Commenting on the findings, chair of the workstream Celestine Cheong said: "The Federation is founded on acceptance that fire safety in the UK is far wider than the Fire and Rescue Service alone because emergency firefighting is a measure implemented when safety features and protection has failed, and we need to remove this eventuality as much as possible.
"We understand the pressures on Government and we would like to help resolve issues pertaining to fire.

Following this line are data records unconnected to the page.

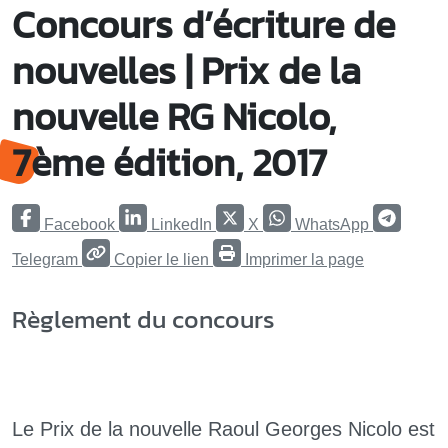
Concours d’écriture de
nouvelles | Prix de la
nouvelle RG Nicolo,
7ème édition, 2017
Facebook
LinkedIn
X
WhatsApp
Telegram
Copier le lien
Imprimer la page
Règlement du concours
Le Prix de la nouvelle Raoul Georges Nicolo est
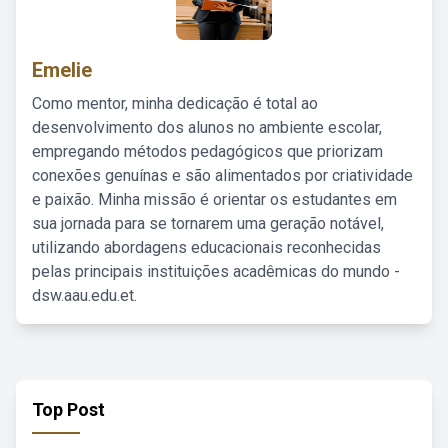
Emelie
Como mentor, minha dedicação é total ao
desenvolvimento dos alunos no ambiente escolar,
empregando métodos pedagógicos que priorizam
conexões genuínas e são alimentados por criatividade
e paixão. Minha missão é orientar os estudantes em
sua jornada para se tornarem uma geração notável,
utilizando abordagens educacionais reconhecidas
pelas principais instituições acadêmicas do mundo -
dsw.aau.edu.et.
Top Post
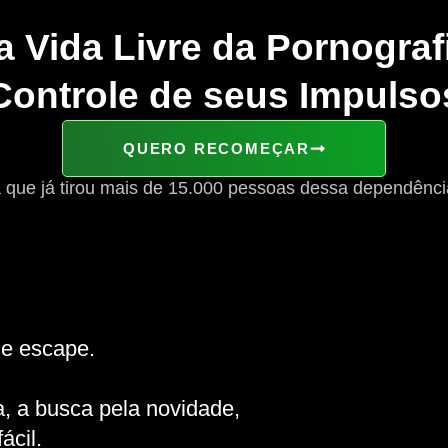
 Vida Livre da Pornogra
Controle de seus Impulso
QUERO RECOMEÇAR
 que já tirou mais de 15.000 pessoas dessa dependênci
de escape.
a, a busca pela novidade,
ácil.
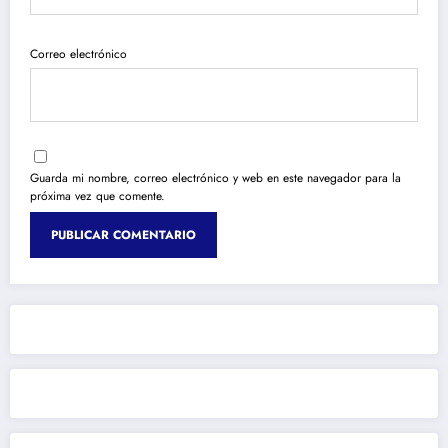
Correo electrónico
Guarda mi nombre, correo electrónico y web en este navegador para la
próxima vez que comente.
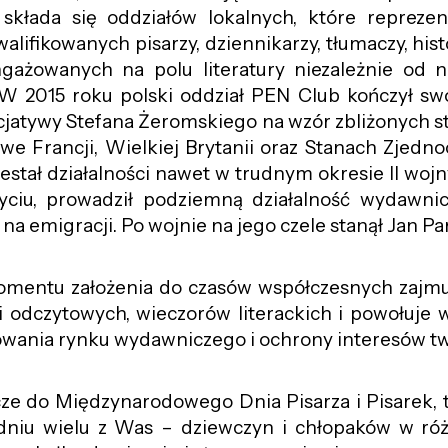
składa się oddziałów lokalnych, które reprezen
lifikowanych pisarzy, dziennikarzy, tłumaczy, his
gażowanych na polu literatury niezależnie od n
. W 2015 roku polski oddział PEN Club kończył swo
nicjatywy Stefana Żeromskiego na wzór zbliżonych 
 we Francji, Wielkiej Brytanii oraz Stanach Zjedn
estał działalności nawet w trudnym okresie II wojn
yciu, prowadził podziemną działalność wydawnicz
ą na emigracji. Po wojnie na jego czele stanął Jan P
mentu założenia do czasów współczesnych zajmuj
i odczytowych, wieczorów literackich i powołuje w
wania rynku wydawniczego i ochrony interesów t
cze do Międzynarodowego Dnia Pisarza i Pisarek, 
dniu wielu z Was –
dziewczyn i chłopaków w ró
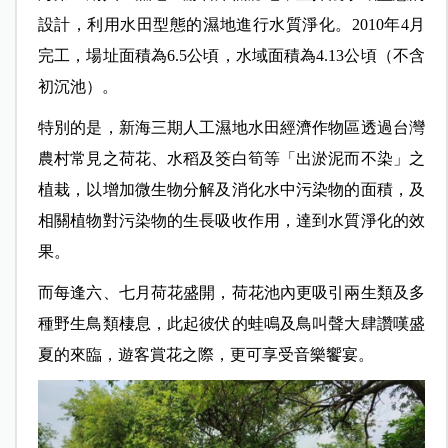
設計，利用水田型態的濕地進行水質淨化。2010年4月
完工，場址面積為6.5公頃，水域面積為4.13公頃（不含
初沉池）。
特別的是，新海三期人工濕地水田經濟作物區透過台灣
農村常見之荷花、水稻及筊白筍等「出淤泥而不染」之
植栽，以增加微生物分解及消化水中污染物的面積，及
相關植物對污染物的生長吸收作用，達到水質淨化的效
果。
而每逢六、七月荷花盛開，荷花池內更吸引兩生類及多
種野生鳥類棲息，此起彼伏的蛙鳴及鳥叫聲大肆讚嘆盛
夏的來臨，遊客賞花之際，更可享受音樂饗宴。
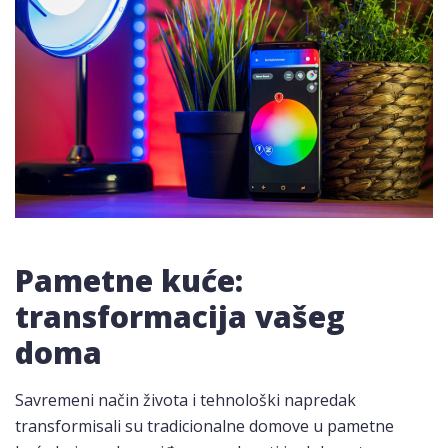
Pametne kuće:
transformacija vašeg
doma
Savremeni način života i tehnološki napredak
transformisali su tradicionalne domove u pametne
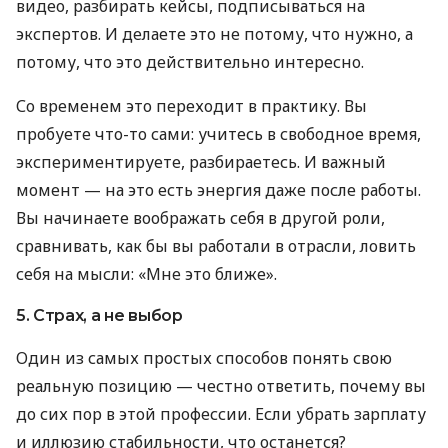
видео, разбирать кейсы, подписываться на
экспертов. И делаете это не потому, что нужно, а
потому, что это действительно интересно.
Со временем это переходит в практику. Вы
пробуете что-то сами: учитесь в свободное время,
экспериментируете, разбираетесь. И важный
момент — на это есть энергия даже после работы.
Вы начинаете воображать себя в другой роли,
сравнивать, как бы вы работали в отрасли, ловить
себя на мысли: «Мне это ближе».
5. Страх, а не выбор
Один из самых простых способов понять свою
реальную позицию — честно ответить, почему вы
до сих пор в этой профессии. Если убрать зарплату
и иллюзию стабильности, что останется?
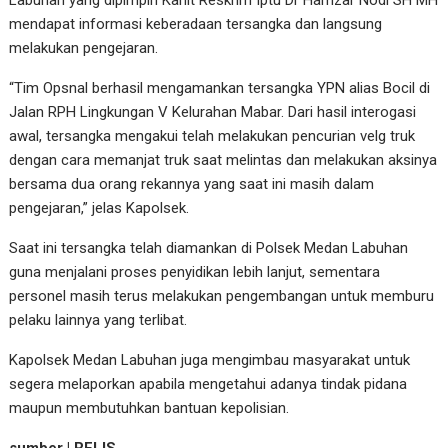
Labuhan yang dipimpin Kanit Reskrim Iptu Dr Hamzar Nodi SH MH
mendapat informasi keberadaan tersangka dan langsung
melakukan pengejaran.
“Tim Opsnal berhasil mengamankan tersangka YPN alias Bocil di
Jalan RPH Lingkungan V Kelurahan Mabar. Dari hasil interogasi
awal, tersangka mengakui telah melakukan pencurian velg truk
dengan cara memanjat truk saat melintas dan melakukan aksinya
bersama dua orang rekannya yang saat ini masih dalam
pengejaran,” jelas Kapolsek.
Saat ini tersangka telah diamankan di Polsek Medan Labuhan
guna menjalani proses penyidikan lebih lanjut, sementara
personel masih terus melakukan pengembangan untuk memburu
pelaku lainnya yang terlibat.
Kapolsek Medan Labuhan juga mengimbau masyarakat untuk
segera melaporkan apabila mengetahui adanya tindak pidana
maupun membutuhkan bantuan kepolisian.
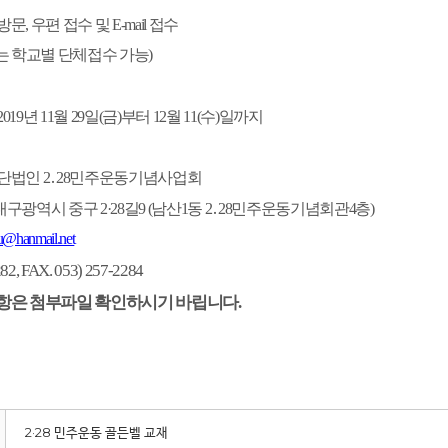
방문
,
우편 접수 및
E-mail
접수
는 학교별 단체접수 가능
)
 2019
년
11
월
29
일
(
금
)
부터
12
월
11(
수
)
일까지
단법인
2
․
28
민주운동기념사업회
대구광역시 중구
2·28
길
9 (
남산
1
동
2
․
28
민주운동기념회관
4
층
)
u@hanmail.net
282, FAX. 053) 257-2284
항은 첨부파일 확인하시기 바립니다.
2·28 민주운동 골든벨 교재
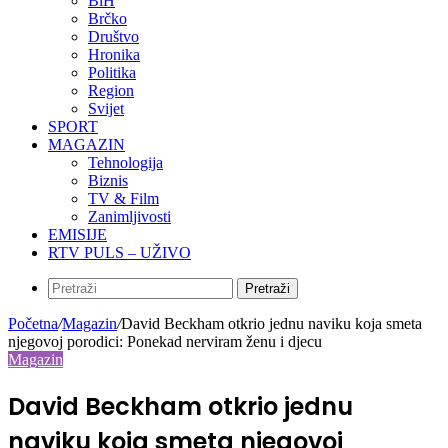
BiH
Brčko
Društvo
Hronika
Politika
Region
Svijet
SPORT
MAGAZIN
Tehnologija
Biznis
TV & Film
Zanimljivosti
EMISIJE
RTV PULS – UŽIVO
Pretraži
Početna
/
Magazin
/
David Beckham otkrio jednu naviku koja smeta
njegovoj porodici: Ponekad nerviram ženu i djecu
Magazin
David Beckham otkrio jednu
naviku koja smeta njegovoj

Having identified areas in this study such as the research underpinning the Guidance being out of date, complex wording and the Guidance’s limited applied scope, we wish to work with Government to develop further opinion on an agreed frequency of updates, idea generation with relevant stakeholders for improved clarity of text, and to develop opportunities to minimise risks and impacts from fire to property, the wider built and other environments."
The findings reveal both the FSF and CIC believe issues with definitions, clarity of wording, adaptation to construction trends and its scope in the Guidance in Approved Document B should be addressed. The FSF is of a collective opinion a significant attitude change to fire safety is needed whereby proper assessment of construction products and methods, the consideration of credible research and mandatory accreditation must be urgently pursued.
Net saving of £1bn
Chief Executive of the Construction Industry Council Graham Watts OBE added: "As best practice and new technology evolves, it is essential that Building Regulations and Guidance Documents are aligned with these new developments, that they are clear in their meaning and easy to use.
"This necessitates a regular need for review to ensure relevance. A review of Approved Document B is long overdue. I welcome the findings of this study in drawing attention to problems that are challenging FSF and CIC members and may be compromising fire safety in our built environment."
Research in 2005 from the Association of British Insurers (ABI) showed that by including requirements for fire safety management in Approved Document B, a net saving to society of up to £1 billion over 25 years through reduced incidence and severity of fires, could be realised.
The last available and recognised figure for the economic cost of fire was in 2008 when fire cost the UK £8.3 billion per year. Latest figures reveal the British economy lost £1 billion in GDP and 5,000 jobs during the years 2010-2014 to preventable commercial warehouse fires alone. The cost of fire to the UK is steeply rising despite fewer fire deaths recorded annually.
Mark Shepherd, Manager, General Insurance, Association of British Insurers (ABI), concluded: "The Guidance in Approved Document B should promote a risk-based approach to fire safety and recognise the inter-relationship between fire safety, arson and security in buildings, and the impact of fire on communities.
"It is time that fire safety design guidance considers all pertinent risk factors including social, economic and environmental factors such as proximity to, and use of neighbouring buildings, local rates of fire and arson, and levels of deprivation."